The American Astronaut has all of your typical sci-fi earmarks: spaceships, outposts on the rim of known space, bizarre creatures, totalitarian societies, rayguns, and, um, space barns. Come to think of it, it’s not your typical sci-fi movie. The spaceships look like railroad locomotives on the outside and prospector cabins on the inside. The distant outposts are more like honky-tonk saloons. And the barns are, well, floating through space.
But the raygun still vaporizes people, so there’s that.
And then there’s the whopper of a plot.

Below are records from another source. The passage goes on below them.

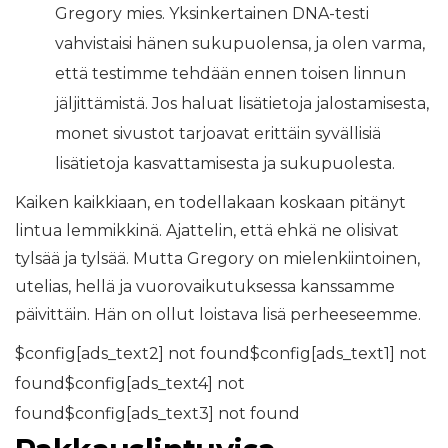
Gregory mies. Yksinkertainen DNA-testi
vahvistaisi hänen sukupuolensa, ja olen varma,
että testimme tehdään ennen toisen linnun
jäljittämistä. Jos haluat lisätietoja jalostamisesta,
monet sivustot tarjoavat erittäin syvällisiä
lisätietoja kasvattamisesta ja sukupuolesta.
Kaiken kaikkiaan, en todellakaan koskaan pitänyt
lintua lemmikkinä. Ajattelin, että ehkä ne olisivat
tylsää ja tylsää. Mutta Gregory on mielenkiintoinen,
utelias, hellä ja vuorovaikutuksessa kanssamme
päivittäin. Hän on ollut loistava lisä perheeseemme.
$config[ads_text2] not found$config[ads_text1] not
found$config[ads_text4] not
found$config[ads_text3] not found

Samuel Curtis, the titular American astronaut (he’s from Nevada, to be specific), has just completed his latest job — retrieving a cat for a third party that he’s meeting at the Ceres Crossroads, a gin joint located on a asteroid near Jupiter. After delivering the feline, he receives a new job from his friend, The Blueberry Pirate (so named because he’s made a career of hitting fruit shipments — quite the lucrative trade in this vision of the future).
The planet Venus has been colonized by beautiful women, and only one man lives there — Johnny R., whose one function in life is to be the sexual consort for every Venusian woman. Unfortunately, Johnny R. recently died, and his family on Earth wants his remains, and they’re willing to pay plenty. Unfortunately, the women of Venus are unwilling to part with the remains unless a new consort can be found for them.

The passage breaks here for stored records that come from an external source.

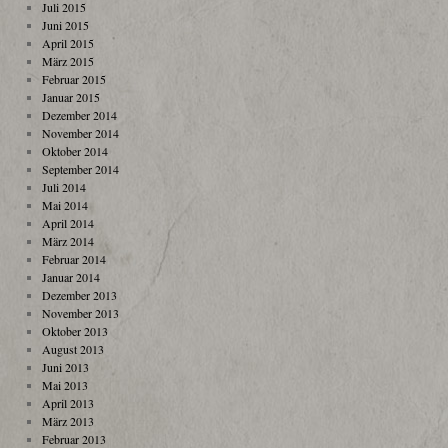
Juli 2015
Juni 2015
April 2015
März 2015
Februar 2015
Januar 2015
Dezember 2014
November 2014
Oktober 2014
September 2014
Juli 2014
Mai 2014
April 2014
März 2014
Februar 2014
Januar 2014
Dezember 2013
November 2013
Oktober 2013
August 2013
Juni 2013
Mai 2013
April 2013
März 2013
Februar 2013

So before he can get Johnny R.‘s remains, Curtis must go to Jupiter and retrieve “The Boy Who Actually Saw A Woman’s Breast,” a strapping young lad whose one claim to fame is that he did, indeed, see a boob. But Jupiter is a mining colony populated only by men, and Lee Vilensky, the controller of Jupiter, uses the The Boy and the tale of his legendary encounter to keep the workers under control. And so Curtis leaves on his madcap journey, with nothing but a suitcase containing a real, live girl in trade.

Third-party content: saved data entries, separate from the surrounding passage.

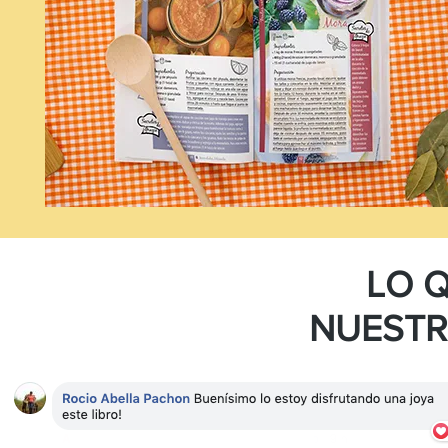
LO 
NUESTR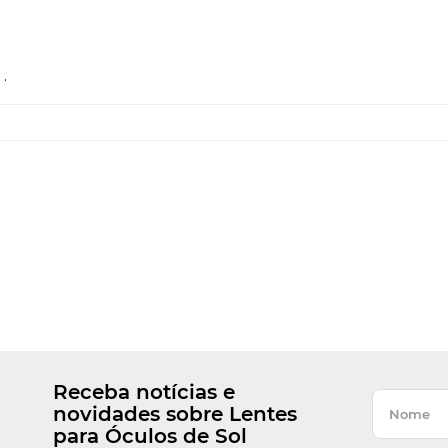
.
Receba notícias e
novidades sobre Lentes
para Óculos de Sol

And since no sci-fi is complete without a vile fiend on the trail of our hero, Curtis is being chased by his old friend, Professor Hess, a psychopath who will only kill people that he has no reason to kill. Unfortunately, he has a very good reason to kill Curtis, which means Curtis is safe until Hess finds a way to forgive him. Then, out comes the raygun and zap.
With me so far? Well, I haven’t even gotten to the space barn, which is populated by Navada miners whose chance encounter with a mysterious space rock left them super-intelligent and spacebound.
The American Astronaut really works best if you stop trying to think of it as a contender for Star Wars’ crown, and more as a tweaked version of classic black-and-white serials such as Flash Gordon, Buck Rogers, Captain Video, and Commando Cody. Everything, from the sets to space suits, from the matte paintings used during the space scenes to The Boy’s god-like outfit hints back to those classic serials.
Of course, the humor is a fair bit bawdier, there’s a healthy sexual subtext, and the film packs a fiery rockabilly soundtrack courtesy of The Billy Nayer Show that sports such memorable numbers as “The Girl With the Vagina Made of Glass.”
But once you get used to the surreal sense of humor and put aside the lunacy of the plot, the film is pretty enjoyable in a cult-ish, postmodern mash-up manner. And the black-and-white cinematography lends itself to some truly striking imagery. One of my favorite sequences involves Curtis making his way across the surface of Ceres, skipping away in the low gravity whilst the soundtrack rocks out behind him. And in one of the more surreal musical numbers you’re likely to see this year, Professor Hess kicks, twirls, and rolls through a room full of little piles of ash — which are all that remain of his victims after his raygun gets a hold of them.
Sci-fi folks pride themselves on being willing to experiment, to “go where no man has gone before.” Chances are, those folks will find very little that’s enjoyable about The American Astronaut, even as it riffs on and subverts countless sci-fi types and clichés — and has one heck of a good time doing so.